We conduct research to advance state of the art in the area of Knowledge Discovery in Data sets (KDD), with an emphasis on Data Mining, and in particular Web Mining and Stream Data Mining. Our daily activities consist of learning, investigation, design, implementation, testing, and evaluation of efficient algorithms and techniques to solve challenging problems in support of a variety of applications, such as:
- Web analytics & Web personalization for e-commerce and information retrieval
- Mining evolving data streams with an emphasis on evolving Web clickstreams
- Scalable and/or personalized information retrieval in data such as text and astronomical data sets
Recently, the world has witnessed an explosion of electronically stored data. Most organizations rely on huge databases that contain a wealth of information which unfortunately, is not fully exploited. In fact the increasing size of most data repositories is making the access to useful information more and more difficult. Hence, the saying that “The mechanical production of data has created the need for a mechanical consumption of data” is not in vain. Data mining (DM) comprises the set of intelligent tools that can be used to extract useful or interesting information, such as patterns, associations, change, anomalies and significant structures, from large amounts of data stored in various information repositories. Data mining inherits a legacy from diverse disciplines, including:
- Machine Learning
- Artificial Intelligence
- Pattern Recognition
- Database Systems
- Information Retrieval
Recently, several particularly challenging areas of research in data mining have emerged, including:
- Web Mining: mining web data (semi-structured to unstructured)

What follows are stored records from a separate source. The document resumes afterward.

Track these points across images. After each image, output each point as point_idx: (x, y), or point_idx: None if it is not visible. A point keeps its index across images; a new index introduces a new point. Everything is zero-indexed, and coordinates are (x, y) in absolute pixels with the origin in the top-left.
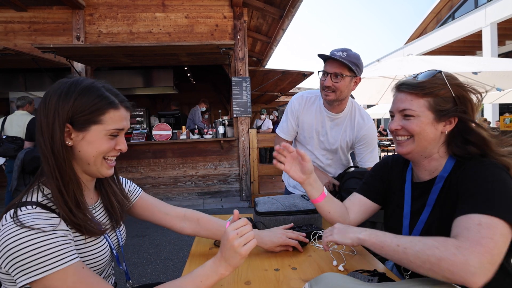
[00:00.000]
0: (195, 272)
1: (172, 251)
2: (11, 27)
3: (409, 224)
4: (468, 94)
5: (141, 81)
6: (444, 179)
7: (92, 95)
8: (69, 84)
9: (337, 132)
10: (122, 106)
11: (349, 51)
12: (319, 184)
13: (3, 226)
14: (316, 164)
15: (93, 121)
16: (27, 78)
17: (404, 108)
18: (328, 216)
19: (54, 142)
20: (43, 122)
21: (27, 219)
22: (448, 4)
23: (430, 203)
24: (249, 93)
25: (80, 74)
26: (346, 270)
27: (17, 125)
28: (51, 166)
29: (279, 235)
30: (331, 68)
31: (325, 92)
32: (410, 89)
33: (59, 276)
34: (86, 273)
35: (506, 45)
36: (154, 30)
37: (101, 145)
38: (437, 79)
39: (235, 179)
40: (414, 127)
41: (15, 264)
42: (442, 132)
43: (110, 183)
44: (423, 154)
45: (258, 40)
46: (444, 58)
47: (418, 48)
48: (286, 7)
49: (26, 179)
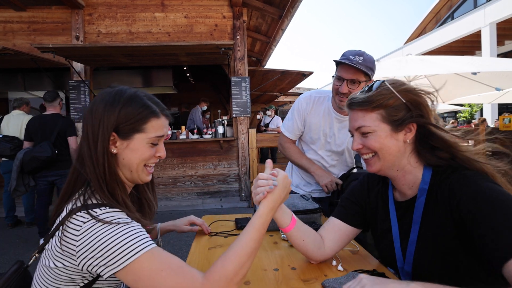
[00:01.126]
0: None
1: (172, 251)
2: (10, 27)
3: (401, 246)
4: (419, 97)
5: (141, 81)
6: (426, 192)
7: (136, 104)
8: (114, 93)
9: (344, 134)
10: (163, 115)
11: (365, 54)
12: (288, 210)
13: (85, 227)
14: (320, 164)
15: (136, 130)
16: (26, 78)
17: (359, 126)
18: (301, 245)
19: (99, 149)
20: (89, 130)
21: (106, 216)
22: (447, 4)
23: (416, 220)
24: (248, 93)
25: (79, 74)
26: (345, 270)
27: (13, 124)
28: (97, 174)
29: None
30: (347, 74)
31: (340, 97)
32: (359, 106)
33: (147, 258)
34: (168, 254)
35: (505, 45)
36: (153, 30)
37: (143, 153)
38: (383, 89)
39: (234, 179)
40: (373, 144)
41: (103, 256)
42: (405, 142)
43: (145, 189)
44: (394, 167)
45: (257, 40)
46: (444, 58)
47: (417, 48)
48: (286, 7)
49: (25, 179)
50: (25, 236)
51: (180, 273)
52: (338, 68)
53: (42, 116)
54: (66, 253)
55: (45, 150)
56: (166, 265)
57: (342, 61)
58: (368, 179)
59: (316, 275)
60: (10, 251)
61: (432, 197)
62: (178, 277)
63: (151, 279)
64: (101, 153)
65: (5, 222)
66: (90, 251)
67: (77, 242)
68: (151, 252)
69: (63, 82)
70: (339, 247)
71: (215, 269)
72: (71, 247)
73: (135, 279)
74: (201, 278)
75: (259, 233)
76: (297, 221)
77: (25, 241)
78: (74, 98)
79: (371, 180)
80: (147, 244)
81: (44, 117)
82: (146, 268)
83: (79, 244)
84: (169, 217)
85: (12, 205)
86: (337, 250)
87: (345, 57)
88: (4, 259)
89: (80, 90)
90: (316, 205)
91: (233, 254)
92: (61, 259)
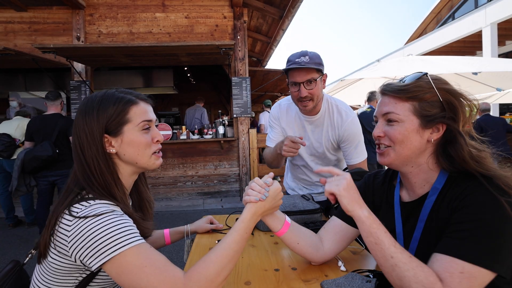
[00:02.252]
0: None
1: (172, 251)
2: (11, 27)
3: (404, 245)
4: (457, 101)
5: (141, 81)
6: (439, 191)
7: (111, 101)
8: (85, 102)
9: (319, 134)
10: (140, 100)
11: (309, 52)
12: (280, 214)
13: (72, 226)
14: (307, 170)
15: (123, 122)
16: (27, 78)
17: (387, 112)
18: (297, 248)
19: (96, 154)
20: (80, 144)
21: (98, 207)
22: (448, 4)
23: (422, 218)
24: (249, 93)
25: (80, 74)
26: (347, 270)
27: (9, 125)
28: (100, 183)
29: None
30: (300, 77)
31: (303, 104)
32: (394, 92)
33: (133, 252)
34: (154, 251)
35: (506, 45)
36: (154, 30)
37: (140, 142)
38: (423, 82)
39: (235, 179)
40: (397, 135)
41: (92, 246)
42: (429, 141)
43: (145, 188)
44: (409, 164)
45: (258, 40)
46: (444, 58)
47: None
48: (286, 7)
49: (26, 178)
50: (26, 236)
51: (163, 271)
52: (289, 75)
53: (42, 116)
54: (59, 245)
55: (46, 150)
56: (150, 262)
57: (291, 66)
58: (374, 179)
59: (317, 276)
60: (11, 251)
61: (441, 196)
62: (160, 275)
63: (134, 274)
64: (102, 158)
65: (5, 223)
66: (80, 241)
67: (69, 232)
68: (137, 247)
69: (64, 82)
70: (339, 248)
71: (197, 269)
72: (64, 238)
73: (118, 272)
74: (183, 277)
75: (241, 236)
76: (291, 225)
77: (26, 241)
78: (75, 98)
79: (376, 181)
80: (135, 239)
81: (45, 116)
82: (130, 262)
83: (70, 235)
84: (170, 217)
85: (11, 205)
86: (338, 251)
87: (292, 62)
88: (5, 259)
89: (81, 91)
90: (316, 205)
91: (215, 255)
92: (57, 251)
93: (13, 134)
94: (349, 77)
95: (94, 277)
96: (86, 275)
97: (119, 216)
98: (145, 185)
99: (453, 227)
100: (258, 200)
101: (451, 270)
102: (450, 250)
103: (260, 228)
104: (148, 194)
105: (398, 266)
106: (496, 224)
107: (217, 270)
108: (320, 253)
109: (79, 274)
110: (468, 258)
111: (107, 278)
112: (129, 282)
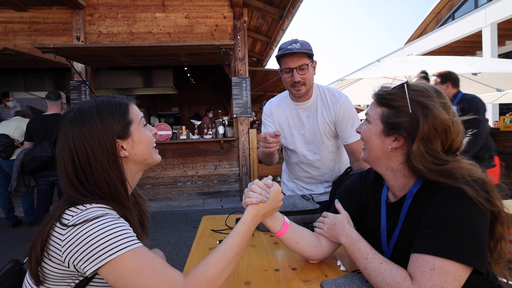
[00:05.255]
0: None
1: (172, 251)
2: (11, 27)
3: (387, 240)
4: (424, 117)
5: (141, 81)
6: (414, 195)
7: (109, 107)
8: (78, 113)
9: (314, 120)
10: (129, 100)
11: (299, 40)
12: (279, 215)
13: (65, 233)
14: (304, 165)
15: (128, 123)
16: (27, 78)
17: (366, 113)
18: (296, 247)
19: (111, 162)
20: (89, 155)
21: (94, 211)
22: (448, 4)
23: (401, 219)
24: (249, 93)
25: (80, 74)
26: (346, 270)
27: (7, 125)
28: (105, 192)
29: None
30: (293, 63)
31: (296, 88)
32: (374, 97)
33: (130, 256)
34: (152, 255)
35: (506, 45)
36: (154, 30)
37: (147, 137)
38: (398, 91)
39: (235, 179)
40: (363, 134)
41: (87, 250)
42: (392, 148)
43: (140, 196)
44: (382, 165)
45: (258, 40)
46: (444, 58)
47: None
48: (286, 7)
49: (26, 179)
50: (26, 236)
51: (162, 274)
52: (281, 62)
53: (42, 116)
54: (52, 254)
55: (45, 150)
56: (148, 265)
57: (285, 52)
58: (366, 177)
59: (317, 276)
60: (11, 251)
61: (416, 199)
62: (159, 278)
63: (131, 279)
64: (114, 166)
65: (5, 223)
66: (74, 246)
67: (62, 240)
68: (134, 251)
69: (64, 82)
70: (337, 244)
71: (197, 272)
72: (57, 247)
73: (115, 277)
74: (182, 280)
75: (242, 238)
76: (290, 225)
77: (26, 241)
78: (75, 98)
79: (368, 179)
80: (132, 243)
81: (44, 117)
82: (128, 266)
83: (64, 240)
84: (170, 217)
85: (11, 205)
86: (335, 247)
87: (285, 49)
88: (5, 259)
89: (81, 91)
90: (316, 205)
91: (215, 257)
92: (49, 260)
93: (12, 134)
94: (349, 77)
95: (88, 283)
96: (79, 281)
97: (115, 219)
98: (141, 197)
99: (422, 224)
100: (259, 202)
101: (422, 268)
102: (420, 248)
103: (260, 228)
104: (145, 208)
105: (371, 275)
106: (463, 217)
107: (218, 272)
108: (319, 250)
109: (71, 280)
110: (437, 252)
111: (103, 283)
112: (127, 287)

- Text Mining: mining text data such as in Web pages and e-mails
- Stream Data Mining: mining data that arrives in huge quantities under extremely stringent memory constraints, making it necessary to process the data in only one sequential direction (ex: clickstream data)
- Mining Evolving Data Streams: mining data that not only arrives in huge quantities under harsh computational and space constraints, but that can also change unexpectedly.
What We Do
In our lab, we conduct research in all these challenging areas, which are often intertwined instead of being separate. For example Web Mining often involves data of different types: Web Usage data as found in Web logs that record user navigation or clicks on a website, Structure data as in the hyperlinks between Web pages, and Text data as in the content of Web pages. Text Mining is therefore a special subset of Web Mining.
Also, contrary to most assumptions, Web data on most busy websites is highly dynamic. In particular, Web usage data possesses all the challenging characteristics of massive and evolving data streams, with one added challenge: it is of much higher dimensionality and is very sparse!!!